Let all possible results of the test be carried out in a number of the only possible special cases, mutually exclusive of each other. Then:

  • each test outcome is represented by one and only one elementary event;
  • · any event associated with this test is a set of finite or infinite number of elementary events;
  • · an event occurs if and only if one of the elementary events included in this set is realized.

In other words, an arbitrary but fixed space of elementary events is given, which can be represented as a certain area on the plane. In this case, elementary events are points of the plane lying inside. Since an event is identified with a set, all operations that can be performed on sets can be performed on events. That is, by analogy with set theory, one constructs event algebra. In particular, the following operations and relationships between events are defined:

(relation of inclusion of sets: a set is a subset of a set) - event A entails event B. In other words, event B occurs whenever event A occurs.

(set equivalence relation) - an event is identical or equivalent to an event. This is possible if and only if and simultaneously, i.e. each occurs whenever the other occurs.
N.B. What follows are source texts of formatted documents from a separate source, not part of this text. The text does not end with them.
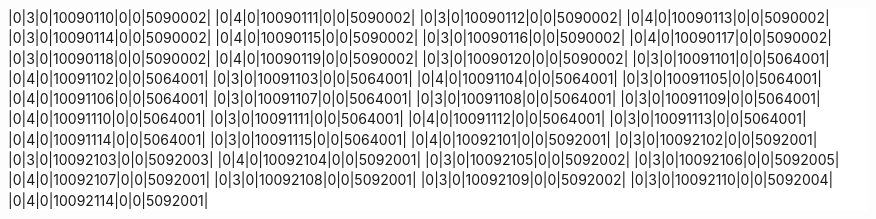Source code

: |0|3|0|10090110|0|0|5090002|
|0|4|0|10090111|0|0|5090002|
|0|3|0|10090112|0|0|5090002|
|0|4|0|10090113|0|0|5090002|
|0|3|0|10090114|0|0|5090002|
|0|4|0|10090115|0|0|5090002|
|0|3|0|10090116|0|0|5090002|
|0|4|0|10090117|0|0|5090002|
|0|3|0|10090118|0|0|5090002|
|0|4|0|10090119|0|0|5090002|
|0|3|0|10090120|0|0|5090002|
|0|3|0|10091101|0|0|5064001|
|0|4|0|10091102|0|0|5064001|
|0|3|0|10091103|0|0|5064001|
|0|4|0|10091104|0|0|5064001|
|0|3|0|10091105|0|0|5064001|
|0|4|0|10091106|0|0|5064001|
|0|3|0|10091107|0|0|5064001|
|0|3|0|10091108|0|0|5064001|
|0|3|0|10091109|0|0|5064001|
|0|4|0|10091110|0|0|5064001|
|0|3|0|10091111|0|0|5064001|
|0|4|0|10091112|0|0|5064001|
|0|3|0|10091113|0|0|5064001|
|0|4|0|10091114|0|0|5064001|
|0|3|0|10091115|0|0|5064001|
|0|4|0|10092101|0|0|5092001|
|0|3|0|10092102|0|0|5092001|
|0|3|0|10092103|0|0|5092003|
|0|4|0|10092104|0|0|5092001|
|0|3|0|10092105|0|0|5092002|
|0|3|0|10092106|0|0|5092005|
|0|4|0|10092107|0|0|5092001|
|0|3|0|10092108|0|0|5092001|
|0|3|0|10092109|0|0|5092002|
|0|3|0|10092110|0|0|5092004|
|0|4|0|10092114|0|0|5092001|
() - sum of events. This is an event consisting in the fact that at least one of the two events or (not excluding the logical "or") has occurred. In the general case, the sum of several events is understood as an event consisting in the occurrence of at least one of these events.

() - product of events. This is an event consisting in the joint implementation of events and (logical "and"). In the general case, the product of several events is understood as an event consisting in the simultaneous implementation of all these events. Thus, events and are incompatible if their product is an impossible event, i.e. .

(set of elements belonging but not belonging) - difference of events. This is an event consisting of selections included in but not included in. It lies in the fact that an event occurs, but an event does not occur.

The opposite (additional) for an event (denoted) is an event consisting of all outcomes that are not included in.

Two events are said to be opposite if the occurrence of one of them is equivalent to the non-occurrence of the other. An event opposite to an event occurs if and only if the event does not occur. In other words, the occurrence of an event simply means that the event did not occur.

The symmetric difference of two events and (denoted) is called an event consisting of outcomes included in or, but not included in and at the same time.

The meaning of the event is that one and only one of the events or occurs.

The symmetric difference is denoted: or.